Traditionally, fashion designers have relied on their intuition and creativity to envision new collections. Now, they are increasingly collaborating with AI systems to generate unique patterns, colour combinations, and even entire garment designs.
AI is also revolutionizing the supply chain, enabling fashion brands to streamline their operations and minimize waste. This data-driven approach ensures that brands produce the right amount of inventory, reducing excess stock and the need for heavy markdowns.
Brands typically focus on the festive season due to the significant surge in traffic, translating into increased sales. They often overlook some critical aspects of user experience.
Shashank Rathore, Vice President, E-commerce, Interactive Avenues (the digital arm of IPG Mediabrands India), explains, “As consumers, we've all encountered out-of-stock products during festive seasons, leaving us wondering why brands miss out on potential sales opportunities. However, this time around, brands are harnessing the power of generative AI to analyze historical data and accurately predict product demand.”
These initiatives extend far beyond the festive season as AI has evolved into a long-term sustainable strategy for growth in this digital marketplace, says Shubham Srivastava- AVP, D2CPro Powered by Team Pumpkin.
He noted, “AI tools may assist in streamlining tasks like data analysis, strategic planning, trend forecasting, and improving customer buying experiences. Amazon, Google, and Shopify are already at the forefront of Gen AI and are utilizing its capability to understand and help with customer needs.”

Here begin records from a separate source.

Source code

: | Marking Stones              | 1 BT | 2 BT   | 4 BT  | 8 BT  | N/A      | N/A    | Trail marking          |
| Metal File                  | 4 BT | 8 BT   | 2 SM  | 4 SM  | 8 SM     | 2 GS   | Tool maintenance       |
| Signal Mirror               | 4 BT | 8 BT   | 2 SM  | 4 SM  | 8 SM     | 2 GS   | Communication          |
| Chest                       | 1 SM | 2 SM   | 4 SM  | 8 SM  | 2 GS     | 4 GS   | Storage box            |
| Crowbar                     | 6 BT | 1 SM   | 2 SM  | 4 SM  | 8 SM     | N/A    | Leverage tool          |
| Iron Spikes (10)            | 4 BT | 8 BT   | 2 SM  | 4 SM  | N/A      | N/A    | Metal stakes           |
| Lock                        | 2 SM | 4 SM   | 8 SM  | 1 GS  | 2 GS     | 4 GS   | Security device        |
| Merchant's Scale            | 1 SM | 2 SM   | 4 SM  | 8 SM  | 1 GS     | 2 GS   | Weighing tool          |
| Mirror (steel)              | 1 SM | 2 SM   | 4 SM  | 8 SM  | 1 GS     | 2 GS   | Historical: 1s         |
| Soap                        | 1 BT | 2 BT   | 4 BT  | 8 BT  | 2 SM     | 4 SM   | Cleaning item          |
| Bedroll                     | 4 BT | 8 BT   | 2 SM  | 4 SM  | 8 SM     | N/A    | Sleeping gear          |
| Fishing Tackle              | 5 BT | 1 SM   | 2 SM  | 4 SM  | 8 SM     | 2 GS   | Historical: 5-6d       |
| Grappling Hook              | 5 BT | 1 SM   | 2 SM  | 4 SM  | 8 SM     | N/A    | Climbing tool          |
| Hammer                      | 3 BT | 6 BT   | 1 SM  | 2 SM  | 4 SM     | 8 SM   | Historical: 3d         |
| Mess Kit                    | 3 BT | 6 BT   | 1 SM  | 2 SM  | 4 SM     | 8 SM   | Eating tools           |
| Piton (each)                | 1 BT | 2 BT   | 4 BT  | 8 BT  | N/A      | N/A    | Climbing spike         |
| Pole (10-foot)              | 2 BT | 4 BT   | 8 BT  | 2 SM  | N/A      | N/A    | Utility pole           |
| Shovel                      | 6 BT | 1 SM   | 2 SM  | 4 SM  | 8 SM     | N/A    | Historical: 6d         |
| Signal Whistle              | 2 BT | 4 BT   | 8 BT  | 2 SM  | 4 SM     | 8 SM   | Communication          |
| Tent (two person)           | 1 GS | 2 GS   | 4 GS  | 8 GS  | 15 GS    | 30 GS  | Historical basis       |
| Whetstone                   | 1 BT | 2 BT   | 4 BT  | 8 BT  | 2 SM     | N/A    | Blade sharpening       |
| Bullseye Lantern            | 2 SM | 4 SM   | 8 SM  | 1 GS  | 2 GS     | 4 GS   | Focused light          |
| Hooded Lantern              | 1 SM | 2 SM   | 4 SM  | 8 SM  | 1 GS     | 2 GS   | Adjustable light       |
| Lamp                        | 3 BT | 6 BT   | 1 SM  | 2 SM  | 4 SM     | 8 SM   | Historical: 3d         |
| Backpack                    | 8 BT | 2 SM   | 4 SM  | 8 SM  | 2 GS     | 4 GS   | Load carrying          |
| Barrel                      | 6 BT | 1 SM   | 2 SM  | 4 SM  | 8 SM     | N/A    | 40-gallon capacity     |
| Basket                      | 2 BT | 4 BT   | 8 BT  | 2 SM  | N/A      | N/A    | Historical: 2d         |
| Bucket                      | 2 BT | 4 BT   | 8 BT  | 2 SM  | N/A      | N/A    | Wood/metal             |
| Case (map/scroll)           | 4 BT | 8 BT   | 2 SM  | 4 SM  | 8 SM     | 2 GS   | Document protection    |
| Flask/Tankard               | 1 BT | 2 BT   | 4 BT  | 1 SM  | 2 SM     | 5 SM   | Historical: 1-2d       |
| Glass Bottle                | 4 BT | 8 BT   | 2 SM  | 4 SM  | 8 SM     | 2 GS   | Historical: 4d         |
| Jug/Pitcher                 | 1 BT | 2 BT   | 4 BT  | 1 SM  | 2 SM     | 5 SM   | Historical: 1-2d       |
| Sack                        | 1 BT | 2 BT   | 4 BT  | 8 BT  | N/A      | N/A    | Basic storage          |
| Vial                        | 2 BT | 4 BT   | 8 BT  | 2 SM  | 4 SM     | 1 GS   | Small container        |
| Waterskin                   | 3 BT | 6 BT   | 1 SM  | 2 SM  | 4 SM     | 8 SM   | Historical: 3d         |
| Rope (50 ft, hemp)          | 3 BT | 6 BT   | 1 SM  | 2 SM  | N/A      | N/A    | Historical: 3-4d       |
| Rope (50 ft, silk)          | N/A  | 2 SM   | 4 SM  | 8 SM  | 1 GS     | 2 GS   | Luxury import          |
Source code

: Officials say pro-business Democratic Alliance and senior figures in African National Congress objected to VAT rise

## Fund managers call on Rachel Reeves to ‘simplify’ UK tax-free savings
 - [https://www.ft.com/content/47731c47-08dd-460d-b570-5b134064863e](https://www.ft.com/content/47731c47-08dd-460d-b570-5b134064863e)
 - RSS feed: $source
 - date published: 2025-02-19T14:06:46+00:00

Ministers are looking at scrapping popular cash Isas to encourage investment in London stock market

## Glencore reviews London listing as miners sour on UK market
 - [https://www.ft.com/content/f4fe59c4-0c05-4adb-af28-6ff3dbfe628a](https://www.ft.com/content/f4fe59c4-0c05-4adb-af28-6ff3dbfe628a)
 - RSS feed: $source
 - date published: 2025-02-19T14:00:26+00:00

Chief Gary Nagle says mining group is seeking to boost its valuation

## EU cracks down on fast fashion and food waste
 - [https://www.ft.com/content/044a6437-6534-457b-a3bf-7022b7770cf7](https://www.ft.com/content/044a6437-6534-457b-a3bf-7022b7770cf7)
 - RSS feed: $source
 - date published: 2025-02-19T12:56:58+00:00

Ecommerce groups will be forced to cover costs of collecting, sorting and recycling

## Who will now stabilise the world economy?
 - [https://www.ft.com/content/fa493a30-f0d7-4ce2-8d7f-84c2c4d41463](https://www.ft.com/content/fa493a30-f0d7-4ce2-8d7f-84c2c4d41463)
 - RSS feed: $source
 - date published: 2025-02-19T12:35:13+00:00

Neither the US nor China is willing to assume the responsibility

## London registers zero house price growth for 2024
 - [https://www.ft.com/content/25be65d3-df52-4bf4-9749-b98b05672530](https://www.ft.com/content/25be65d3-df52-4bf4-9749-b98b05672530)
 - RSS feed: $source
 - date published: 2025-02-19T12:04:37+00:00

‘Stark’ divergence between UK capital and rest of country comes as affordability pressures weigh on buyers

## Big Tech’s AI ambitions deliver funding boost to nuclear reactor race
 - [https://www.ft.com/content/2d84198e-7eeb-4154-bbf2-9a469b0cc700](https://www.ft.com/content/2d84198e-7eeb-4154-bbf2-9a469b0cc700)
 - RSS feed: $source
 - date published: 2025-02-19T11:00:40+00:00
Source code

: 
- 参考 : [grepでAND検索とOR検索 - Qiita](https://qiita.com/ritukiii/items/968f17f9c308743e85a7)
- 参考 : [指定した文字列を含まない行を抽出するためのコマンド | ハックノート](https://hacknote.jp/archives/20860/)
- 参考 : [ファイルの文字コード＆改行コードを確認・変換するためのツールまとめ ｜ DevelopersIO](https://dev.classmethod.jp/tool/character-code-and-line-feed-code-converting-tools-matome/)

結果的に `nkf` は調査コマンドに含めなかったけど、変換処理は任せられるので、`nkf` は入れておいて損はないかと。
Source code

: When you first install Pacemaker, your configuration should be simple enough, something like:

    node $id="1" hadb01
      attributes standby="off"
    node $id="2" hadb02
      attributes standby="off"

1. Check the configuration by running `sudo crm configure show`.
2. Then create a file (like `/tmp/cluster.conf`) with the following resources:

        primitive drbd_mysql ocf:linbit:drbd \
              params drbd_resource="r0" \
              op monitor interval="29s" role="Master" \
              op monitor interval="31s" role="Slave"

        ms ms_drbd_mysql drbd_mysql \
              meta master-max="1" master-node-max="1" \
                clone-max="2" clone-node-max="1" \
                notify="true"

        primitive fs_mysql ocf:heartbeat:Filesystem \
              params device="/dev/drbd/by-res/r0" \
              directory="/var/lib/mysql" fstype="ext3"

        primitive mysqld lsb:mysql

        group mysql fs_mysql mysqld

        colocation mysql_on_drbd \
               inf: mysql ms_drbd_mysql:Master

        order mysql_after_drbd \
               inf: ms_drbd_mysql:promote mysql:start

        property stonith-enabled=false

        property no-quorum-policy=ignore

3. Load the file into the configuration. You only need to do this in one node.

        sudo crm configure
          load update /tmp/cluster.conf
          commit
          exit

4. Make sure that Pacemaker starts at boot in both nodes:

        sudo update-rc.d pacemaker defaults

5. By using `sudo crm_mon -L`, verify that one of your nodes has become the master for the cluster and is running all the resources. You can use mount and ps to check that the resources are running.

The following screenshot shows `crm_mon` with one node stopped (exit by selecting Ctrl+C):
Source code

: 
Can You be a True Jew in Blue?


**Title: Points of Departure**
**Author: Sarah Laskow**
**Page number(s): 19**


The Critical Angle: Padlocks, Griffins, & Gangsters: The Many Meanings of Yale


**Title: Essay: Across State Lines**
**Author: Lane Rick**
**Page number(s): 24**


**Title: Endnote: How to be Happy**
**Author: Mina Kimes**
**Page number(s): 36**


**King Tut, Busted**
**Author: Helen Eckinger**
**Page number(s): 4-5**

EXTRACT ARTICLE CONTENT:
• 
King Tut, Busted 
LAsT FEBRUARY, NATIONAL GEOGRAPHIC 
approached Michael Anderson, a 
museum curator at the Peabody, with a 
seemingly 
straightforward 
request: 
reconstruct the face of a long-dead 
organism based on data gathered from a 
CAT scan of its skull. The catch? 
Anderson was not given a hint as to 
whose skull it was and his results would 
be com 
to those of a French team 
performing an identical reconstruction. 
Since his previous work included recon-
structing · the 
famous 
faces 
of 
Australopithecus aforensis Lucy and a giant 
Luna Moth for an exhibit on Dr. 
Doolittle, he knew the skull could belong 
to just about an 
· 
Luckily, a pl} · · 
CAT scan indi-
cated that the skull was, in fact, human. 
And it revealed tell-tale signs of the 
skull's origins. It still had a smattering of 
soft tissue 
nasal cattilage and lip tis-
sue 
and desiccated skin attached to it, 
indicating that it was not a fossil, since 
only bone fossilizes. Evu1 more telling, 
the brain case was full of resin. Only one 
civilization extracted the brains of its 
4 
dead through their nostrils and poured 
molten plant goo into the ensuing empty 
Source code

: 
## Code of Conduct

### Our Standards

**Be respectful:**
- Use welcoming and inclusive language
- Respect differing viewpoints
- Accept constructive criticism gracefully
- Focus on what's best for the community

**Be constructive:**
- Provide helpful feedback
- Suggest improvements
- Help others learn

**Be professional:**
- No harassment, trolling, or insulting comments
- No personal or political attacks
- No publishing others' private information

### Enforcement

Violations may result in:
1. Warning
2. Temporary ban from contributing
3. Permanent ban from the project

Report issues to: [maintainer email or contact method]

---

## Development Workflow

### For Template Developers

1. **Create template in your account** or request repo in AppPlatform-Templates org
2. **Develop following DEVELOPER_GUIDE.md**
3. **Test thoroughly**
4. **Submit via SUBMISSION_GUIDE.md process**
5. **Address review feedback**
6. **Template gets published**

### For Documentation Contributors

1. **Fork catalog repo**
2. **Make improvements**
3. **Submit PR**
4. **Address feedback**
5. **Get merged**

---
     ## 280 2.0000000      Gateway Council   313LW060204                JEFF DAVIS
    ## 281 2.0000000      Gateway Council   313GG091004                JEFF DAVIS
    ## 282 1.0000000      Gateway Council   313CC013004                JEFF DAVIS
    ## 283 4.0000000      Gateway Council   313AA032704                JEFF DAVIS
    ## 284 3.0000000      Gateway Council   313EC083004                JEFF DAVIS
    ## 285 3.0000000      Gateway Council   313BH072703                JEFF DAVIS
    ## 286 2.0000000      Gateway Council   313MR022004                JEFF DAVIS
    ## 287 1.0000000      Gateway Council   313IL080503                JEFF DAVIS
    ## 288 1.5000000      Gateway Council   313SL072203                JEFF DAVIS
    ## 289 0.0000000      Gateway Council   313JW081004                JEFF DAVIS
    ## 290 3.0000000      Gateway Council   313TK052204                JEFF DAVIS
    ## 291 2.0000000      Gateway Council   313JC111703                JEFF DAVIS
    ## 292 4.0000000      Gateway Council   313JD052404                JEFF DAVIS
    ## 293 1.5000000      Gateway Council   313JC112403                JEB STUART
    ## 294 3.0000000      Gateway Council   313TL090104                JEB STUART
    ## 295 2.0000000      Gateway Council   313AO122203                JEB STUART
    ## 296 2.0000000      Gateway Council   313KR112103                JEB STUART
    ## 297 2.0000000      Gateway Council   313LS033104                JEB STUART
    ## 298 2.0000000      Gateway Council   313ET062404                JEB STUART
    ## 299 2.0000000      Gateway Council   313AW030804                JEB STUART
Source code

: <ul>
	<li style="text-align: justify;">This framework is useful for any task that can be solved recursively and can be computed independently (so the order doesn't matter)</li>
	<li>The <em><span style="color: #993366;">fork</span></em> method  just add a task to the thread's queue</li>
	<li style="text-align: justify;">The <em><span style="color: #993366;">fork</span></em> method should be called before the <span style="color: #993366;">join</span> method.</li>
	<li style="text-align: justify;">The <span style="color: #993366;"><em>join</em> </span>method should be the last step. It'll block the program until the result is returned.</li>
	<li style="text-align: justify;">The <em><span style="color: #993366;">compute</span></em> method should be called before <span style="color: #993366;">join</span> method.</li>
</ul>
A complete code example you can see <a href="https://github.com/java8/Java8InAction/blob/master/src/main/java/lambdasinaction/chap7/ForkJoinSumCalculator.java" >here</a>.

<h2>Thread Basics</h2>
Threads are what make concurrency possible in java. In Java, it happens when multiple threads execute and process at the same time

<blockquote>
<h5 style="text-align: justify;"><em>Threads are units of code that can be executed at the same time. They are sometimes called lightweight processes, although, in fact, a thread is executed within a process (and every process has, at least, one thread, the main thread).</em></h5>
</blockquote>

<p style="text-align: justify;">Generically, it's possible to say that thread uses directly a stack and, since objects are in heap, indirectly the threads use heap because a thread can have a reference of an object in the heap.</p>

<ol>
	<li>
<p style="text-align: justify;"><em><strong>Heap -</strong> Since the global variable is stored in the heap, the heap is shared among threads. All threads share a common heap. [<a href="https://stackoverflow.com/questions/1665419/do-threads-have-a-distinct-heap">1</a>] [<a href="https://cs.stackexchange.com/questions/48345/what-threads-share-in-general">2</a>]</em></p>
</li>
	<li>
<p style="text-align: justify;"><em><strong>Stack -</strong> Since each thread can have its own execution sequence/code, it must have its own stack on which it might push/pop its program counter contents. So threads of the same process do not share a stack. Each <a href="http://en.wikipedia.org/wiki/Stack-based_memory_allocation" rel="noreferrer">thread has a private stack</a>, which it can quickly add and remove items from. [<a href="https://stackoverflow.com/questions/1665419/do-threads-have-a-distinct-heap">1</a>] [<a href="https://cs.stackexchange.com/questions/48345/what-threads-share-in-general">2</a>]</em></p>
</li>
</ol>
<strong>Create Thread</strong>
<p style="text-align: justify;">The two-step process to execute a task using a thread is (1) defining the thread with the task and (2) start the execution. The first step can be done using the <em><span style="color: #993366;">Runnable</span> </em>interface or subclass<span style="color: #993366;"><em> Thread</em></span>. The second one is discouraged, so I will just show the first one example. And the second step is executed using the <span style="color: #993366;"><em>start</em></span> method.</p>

“E-comm sales to touch Rs 90,000 Cr during fests”
A Redseer report predicts that the Gross Merchandise Value for the entire festive month of India’s eTailing in 2023 will reach approximately INR 90,000 crores, marking an impressive 18-20% growth compared to the previous year’s festive month sales. This growth is expected to be fuelled by a significant user base of around 140 million shoppers who are projected to make online transactions during this festive month.
“We expect increasing GMV contributions from non-electronics categories like Fashion, BPC, Home & General Merchandise and more this festive period,” says Mrigank Gutgutia, Partner at Redseer Strategy Consultants.
Expecting a great festive season, Brands are not hesitant to allocate significant resources for AI.
Rathore says, “Brands with large budgets are investing in AI by creating in-house AI research and development teams. Mid-sized e-commerce players are choosing to invest in third-party AI tools and platforms that offer ready-made solutions for personalization, recommendation systems, chatbots, and more. However, most of the ecommerce related companies are motivating current teams to learn AI by investing in training programs and educational resources for their employees to build AI knowledge and skills.”
They also allocate separate budgets for hiring data scientists, machine learning engineers, and AI experts who can develop, implement, and maintain AI solutions in future, Rathore noted.
Will AI help lift consumption?
As per Gutgutia, generative AI will lead to better and novel consumer experiences and drive stronger growth momentum. Some experts are not very hopeful though.
Rathore opines, “While AI is poised to have a notable impact on driving consumption this year, it's still just a single component in a multifaceted environment, and its effects must be evaluated within the larger framework of consumer behaviour and market dynamics. Furthermore, consumer actions during festive seasons can be shaped by a variety of factors, encompassing economic circumstances, cultural customs, and external occurrences.”
Attributing a direct influence on consumption can be challenging for brands at present, but as we move into the next year, we can anticipate more precise measurements of its impact, he added.
Moreover, consistency remains a major hurdle in AI, with many AI video tools still in their beta stages yielding unprofessional results, experts point out.